== WRITTEN INSTRUCTION 1 ==
Reproduce the passage of the text on Eiger's finances from "As K-Tronik is" to "the quarter-over-quarter results.".

== TEXT ==
┄┄┄┄┄┄┄┄┄┄

Eiger Net’s results demonstrate its continued restructuring as it shifts its attention from OEM production of peripheral technology products to the development of new products. It is planned that the restructuring will allow Eiger Net to add new, higher-margin components to its production mix in the future in order to enhance its profitability longer term
Liquidity and Capital Reserves
Eiger believes it has sufficient capital to support expected operating levels at its current subsidiaries. Consolidated cash and marketable securities at March 31, 2004 was $1,248,000 compared to $1,709,000 at December 31, 2003 and $1,198,000 at March 31, 2003. Over the second quarter, cash and marketable securities was impacted primarily by the decreased volume of business at K-Tronik due to a temporary supply shortage, fees associated with K-Tronik’s public listing and Newlook’s acquisition and private placement, and at Newlook/Onlinetel for costs associated with the expansion of Call Zone services. The Company’s accounts receivable decreased to $3,271,000 from $3,364,000 and accounts payable decreased to $4,763,000 from $4,818,000 over the quarter ended March 31, 2004.
Financial Risk and Foreign Exchange
Earnings and cash flow are subject to volatility stemming mainly from movements in the
U.S./Canadian dollar and South Korean won/Canadian dollar exchange rate and interest rates. The Company does not hedge its foreign currency or interest rate exposure. This is a result of an evaluation of the costs of hedging and labor being a large component of K-Tronik Asia’s South Korean won exposure offset by Korean won based revenue.
As K-Tronik is based in the United States and reports in U.S. dollars while Eiger reports its consolidated financial results in Canadian dollars, the movement in the U.S. dollar to Canadian dollar exchange rate directly affects Eiger’s unaudited interim consolidated statements of earnings and unaudited interim consolidated balance sheet. In the first quarter of 2004, the U.S. dollar’s average value was 1.3178 Canadian dollars compared to 1.5098 Canadian dollars in the first quarter of 2003. Therefore, the lower U.S. dollar to Canadian dollar exchange rate used to convert Eiger’s U.S.-based results was a contributing factor in the variance of the quarter-over-quarter results.

┄┄┄┄┄┄┄┄┄┄

== RAW DATA ==

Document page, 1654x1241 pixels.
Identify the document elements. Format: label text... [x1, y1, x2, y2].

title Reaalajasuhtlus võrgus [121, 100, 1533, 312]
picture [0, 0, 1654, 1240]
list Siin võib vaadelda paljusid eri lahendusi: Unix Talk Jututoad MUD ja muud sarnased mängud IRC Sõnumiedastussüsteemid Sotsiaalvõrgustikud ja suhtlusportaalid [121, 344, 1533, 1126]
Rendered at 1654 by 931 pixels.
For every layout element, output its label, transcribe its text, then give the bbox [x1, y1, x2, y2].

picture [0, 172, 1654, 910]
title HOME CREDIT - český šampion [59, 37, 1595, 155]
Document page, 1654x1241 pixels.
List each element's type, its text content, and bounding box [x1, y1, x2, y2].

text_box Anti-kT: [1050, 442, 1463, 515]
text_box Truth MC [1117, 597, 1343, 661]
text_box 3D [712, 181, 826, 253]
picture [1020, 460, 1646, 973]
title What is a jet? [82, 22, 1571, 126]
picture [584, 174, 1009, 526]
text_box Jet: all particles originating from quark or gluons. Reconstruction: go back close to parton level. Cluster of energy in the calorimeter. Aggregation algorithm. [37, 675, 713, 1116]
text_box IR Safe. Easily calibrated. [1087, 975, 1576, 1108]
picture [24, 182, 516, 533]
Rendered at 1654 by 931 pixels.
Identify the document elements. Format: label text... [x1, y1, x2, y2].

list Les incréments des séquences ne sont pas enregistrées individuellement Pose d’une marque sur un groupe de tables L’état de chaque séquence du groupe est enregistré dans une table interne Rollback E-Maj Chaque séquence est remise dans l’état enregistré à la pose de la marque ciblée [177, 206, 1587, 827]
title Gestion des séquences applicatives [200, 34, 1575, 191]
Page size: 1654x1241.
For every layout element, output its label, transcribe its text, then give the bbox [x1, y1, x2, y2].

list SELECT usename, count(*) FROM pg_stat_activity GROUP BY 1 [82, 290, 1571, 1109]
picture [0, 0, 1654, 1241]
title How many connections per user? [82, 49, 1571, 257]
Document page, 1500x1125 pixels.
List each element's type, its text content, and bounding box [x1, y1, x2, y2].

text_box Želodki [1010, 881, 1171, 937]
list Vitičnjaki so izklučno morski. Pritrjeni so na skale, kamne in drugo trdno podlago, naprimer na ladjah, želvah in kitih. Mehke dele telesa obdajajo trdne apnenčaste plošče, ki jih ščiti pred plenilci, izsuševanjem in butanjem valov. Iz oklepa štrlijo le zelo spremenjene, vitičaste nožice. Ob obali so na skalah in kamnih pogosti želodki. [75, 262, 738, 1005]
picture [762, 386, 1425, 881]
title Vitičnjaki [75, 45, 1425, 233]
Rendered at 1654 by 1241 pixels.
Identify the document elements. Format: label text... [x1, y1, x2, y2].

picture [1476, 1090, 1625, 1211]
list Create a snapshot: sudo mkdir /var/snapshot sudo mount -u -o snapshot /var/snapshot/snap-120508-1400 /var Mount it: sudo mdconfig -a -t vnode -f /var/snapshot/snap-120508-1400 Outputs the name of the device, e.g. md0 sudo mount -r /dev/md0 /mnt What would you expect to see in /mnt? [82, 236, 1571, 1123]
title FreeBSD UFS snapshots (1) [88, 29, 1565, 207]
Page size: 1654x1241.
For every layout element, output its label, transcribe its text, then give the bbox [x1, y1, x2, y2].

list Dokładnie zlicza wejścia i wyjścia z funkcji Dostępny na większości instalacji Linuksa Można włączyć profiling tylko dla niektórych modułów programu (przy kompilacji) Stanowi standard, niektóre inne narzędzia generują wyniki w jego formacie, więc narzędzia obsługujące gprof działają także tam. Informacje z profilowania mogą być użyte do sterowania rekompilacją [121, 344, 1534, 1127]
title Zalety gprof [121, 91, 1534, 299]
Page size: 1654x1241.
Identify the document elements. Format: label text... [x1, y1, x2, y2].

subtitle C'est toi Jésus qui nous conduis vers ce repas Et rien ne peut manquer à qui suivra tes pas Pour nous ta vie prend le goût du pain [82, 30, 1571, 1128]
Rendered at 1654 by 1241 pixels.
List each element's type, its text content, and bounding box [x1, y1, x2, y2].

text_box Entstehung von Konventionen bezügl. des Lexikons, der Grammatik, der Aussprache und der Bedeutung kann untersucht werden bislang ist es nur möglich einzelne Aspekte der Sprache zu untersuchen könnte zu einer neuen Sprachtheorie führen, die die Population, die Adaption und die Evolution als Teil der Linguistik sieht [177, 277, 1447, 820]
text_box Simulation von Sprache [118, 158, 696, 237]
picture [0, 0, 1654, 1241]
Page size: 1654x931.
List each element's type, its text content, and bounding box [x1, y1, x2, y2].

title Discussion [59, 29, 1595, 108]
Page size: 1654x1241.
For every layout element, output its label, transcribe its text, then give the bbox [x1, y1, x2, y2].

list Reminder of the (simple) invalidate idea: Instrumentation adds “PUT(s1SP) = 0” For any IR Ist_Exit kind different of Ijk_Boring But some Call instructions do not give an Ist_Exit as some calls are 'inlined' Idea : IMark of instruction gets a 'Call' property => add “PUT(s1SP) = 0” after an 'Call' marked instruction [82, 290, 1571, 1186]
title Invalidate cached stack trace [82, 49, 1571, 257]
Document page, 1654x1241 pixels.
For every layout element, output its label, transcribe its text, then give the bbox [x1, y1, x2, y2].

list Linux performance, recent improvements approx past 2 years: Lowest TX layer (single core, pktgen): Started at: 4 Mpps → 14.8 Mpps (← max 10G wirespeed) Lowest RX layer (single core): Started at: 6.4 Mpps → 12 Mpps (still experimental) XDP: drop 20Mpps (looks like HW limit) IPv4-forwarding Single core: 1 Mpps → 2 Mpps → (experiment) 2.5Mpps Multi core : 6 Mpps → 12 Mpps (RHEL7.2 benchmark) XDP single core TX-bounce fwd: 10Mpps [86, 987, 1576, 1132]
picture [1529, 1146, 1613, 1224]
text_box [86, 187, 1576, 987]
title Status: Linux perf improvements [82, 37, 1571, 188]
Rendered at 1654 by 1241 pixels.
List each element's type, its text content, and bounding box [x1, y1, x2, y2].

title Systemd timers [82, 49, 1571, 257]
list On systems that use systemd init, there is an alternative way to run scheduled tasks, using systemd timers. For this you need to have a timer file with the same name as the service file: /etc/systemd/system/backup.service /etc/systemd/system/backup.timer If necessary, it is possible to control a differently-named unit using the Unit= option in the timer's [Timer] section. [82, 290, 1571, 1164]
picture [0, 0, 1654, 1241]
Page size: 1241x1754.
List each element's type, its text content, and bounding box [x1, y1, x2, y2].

┄┄┄┄┄┄┄┄┄┄

== WRITTEN INSTRUCTION 2 ==
In the records, write out the lines from the line with "Document page, 1500x1125 pixels." to the line with "title Vitičnjaki [75, 45, 1425, 233]" and put "written content" in place of "text content". Leave everything else in those lines unchanged, and return only those lines.

== WORKED SOLUTION 1 ==
As K-Tronik is based in the United States and reports in U.S. dollars while Eiger reports its consolidated financial results in Canadian dollars, the movement in the U.S. dollar to Canadian dollar exchange rate directly affects Eiger’s unaudited interim consolidated statements of earnings and unaudited interim consolidated balance sheet. In the first quarter of 2004, the U.S. dollar’s average value was 1.3178 Canadian dollars compared to 1.5098 Canadian dollars in the first quarter of 2003. Therefore, the lower U.S. dollar to Canadian dollar exchange rate used to convert Eiger’s U.S.-based results was a contributing factor in the variance of the quarter-over-quarter results.

== WORKED SOLUTION 2 ==
Document page, 1500x1125 pixels.
List each element's type, its written content, and bounding box [x1, y1, x2, y2].

text_box Želodki [1010, 881, 1171, 937]
list Vitičnjaki so izklučno morski. Pritrjeni so na skale, kamne in drugo trdno podlago, naprimer na ladjah, želvah in kitih. Mehke dele telesa obdajajo trdne apnenčaste plošče, ki jih ščiti pred plenilci, izsuševanjem in butanjem valov. Iz oklepa štrlijo le zelo spremenjene, vitičaste nožice. Ob obali so na skalah in kamnih pogosti želodki. [75, 262, 738, 1005]
picture [762, 386, 1425, 881]
title Vitičnjaki [75, 45, 1425, 233]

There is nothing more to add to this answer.